Hello! I'm currently a student at Johns Hopkins and tutor many things from English and Writing to History and Math. I can even help with the college process, essays, and parts of the ACT. I also do music stuff, so if you're interested in that or want to have that connecting to lessons, that can certainly work with me! As far as my teaching style goes, it varies from student to student. I try to find out how the student learns material and cater to that, rather than simply throwing all of the material at a student and hoping that it sticks. Let me know if I can help!
Education & Certification
Undergraduate Degree: Peabody Institute of the John Hopkins University - Current Undergrad, Music Composition
ACT Composite: 30
ACT English: 34
Music, Video Games, Writing, Story Telling in General, Movies, TV, Books, etc.
AP Music Theory
College Level American History
College Level American Literature
High School English
High School Geography
High School Level American History
High School Level American Literature
High School World History
High School Writing
Middle School Reading
Middle School Reading Comprehension
Middle School Writing
Study Skills and Organization
Technology and Computer Science
Q & A
What strategies have you found to be most successful when you start to work with a student?
For me, I try to learn about the student, what they like, what they're interests are, etc. and tie those into the topics we're covering via conversation.
How would you help a student get excited/engaged with a subject that they are struggling in?
I'd put a spin on it; to look at it not from the textbook side, but from the living and breathing side. Instead of looking at Gatsby as an idea, for example, I'd look at him as a person. I also try to tie in the student's interests to make it so they're working with what they like to work with and make the subject matter much more enjoyable.
What techniques would you use to be sure that a student understands the material?
I give them a chance to lead the conversation. Work through the problems or explain what was going on historically, as if I was the student. If they can teach it to me, then they know it.
How do you build a student's confidence in a subject?
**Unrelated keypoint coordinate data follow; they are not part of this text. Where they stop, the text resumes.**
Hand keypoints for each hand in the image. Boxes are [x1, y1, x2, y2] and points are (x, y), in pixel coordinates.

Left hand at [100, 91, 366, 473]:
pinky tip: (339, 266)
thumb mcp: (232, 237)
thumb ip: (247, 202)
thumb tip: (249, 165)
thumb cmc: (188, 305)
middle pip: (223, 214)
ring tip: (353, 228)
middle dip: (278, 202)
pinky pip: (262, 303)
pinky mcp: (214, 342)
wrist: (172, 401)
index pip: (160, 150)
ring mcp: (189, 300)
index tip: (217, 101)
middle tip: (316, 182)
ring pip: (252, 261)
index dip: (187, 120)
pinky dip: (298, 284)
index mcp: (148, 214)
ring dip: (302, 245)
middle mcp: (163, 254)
The more we talk about the subject, the more they're able to talk about it in a casual, non-presentational manner, the more confidence they'll naturally build with the subject material.
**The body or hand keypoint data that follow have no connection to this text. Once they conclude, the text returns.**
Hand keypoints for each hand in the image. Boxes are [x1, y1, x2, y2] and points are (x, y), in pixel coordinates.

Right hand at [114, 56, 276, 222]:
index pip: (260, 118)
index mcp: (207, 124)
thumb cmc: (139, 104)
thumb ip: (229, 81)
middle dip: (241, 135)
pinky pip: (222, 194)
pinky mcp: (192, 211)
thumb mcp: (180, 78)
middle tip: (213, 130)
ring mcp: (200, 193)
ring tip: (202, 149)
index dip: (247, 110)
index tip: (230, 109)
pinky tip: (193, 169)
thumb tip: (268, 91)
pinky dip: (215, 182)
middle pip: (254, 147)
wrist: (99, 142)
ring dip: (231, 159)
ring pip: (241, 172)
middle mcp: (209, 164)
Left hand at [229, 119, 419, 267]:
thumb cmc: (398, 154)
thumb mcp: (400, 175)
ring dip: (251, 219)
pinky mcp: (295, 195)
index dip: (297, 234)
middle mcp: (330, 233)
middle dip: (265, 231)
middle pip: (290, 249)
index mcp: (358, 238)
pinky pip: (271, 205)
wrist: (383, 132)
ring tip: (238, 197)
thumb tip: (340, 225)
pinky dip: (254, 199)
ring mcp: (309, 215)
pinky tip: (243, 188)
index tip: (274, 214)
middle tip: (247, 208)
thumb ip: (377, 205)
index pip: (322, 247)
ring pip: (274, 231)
How do you evaluate a student's needs?
I ask, I listen, and I look. I ask to see what they think they need help with. I listen to understand where they're struggling, and I look to see where they fail when they work through the subject material. You have to go at it with a microscope sometimes to find the hairline crack in the foundation. But, once I find it, I can help them fix it.
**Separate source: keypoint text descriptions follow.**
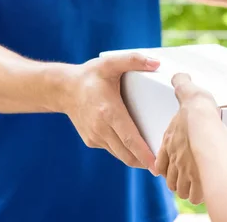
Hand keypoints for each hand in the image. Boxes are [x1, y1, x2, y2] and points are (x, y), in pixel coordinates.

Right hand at [61, 53, 159, 173]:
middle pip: (127, 153)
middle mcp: (101, 128)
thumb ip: (133, 60)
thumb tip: (156, 62)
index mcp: (109, 111)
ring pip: (120, 154)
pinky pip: (112, 150)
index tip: (157, 164)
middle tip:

How do you adapt your tutoring to the student's needs?
Through talking to them and getting to know them and how they study, I can see how they learn. Then, I cater to that specific need. For example, if they learn through doing, I'm not going to walk them through math equations. I'm going to let them lead the way and let us figure out the answer together.
What types of materials do you typically use during a tutoring session?
It depends on the material we're covering and what materials they already have.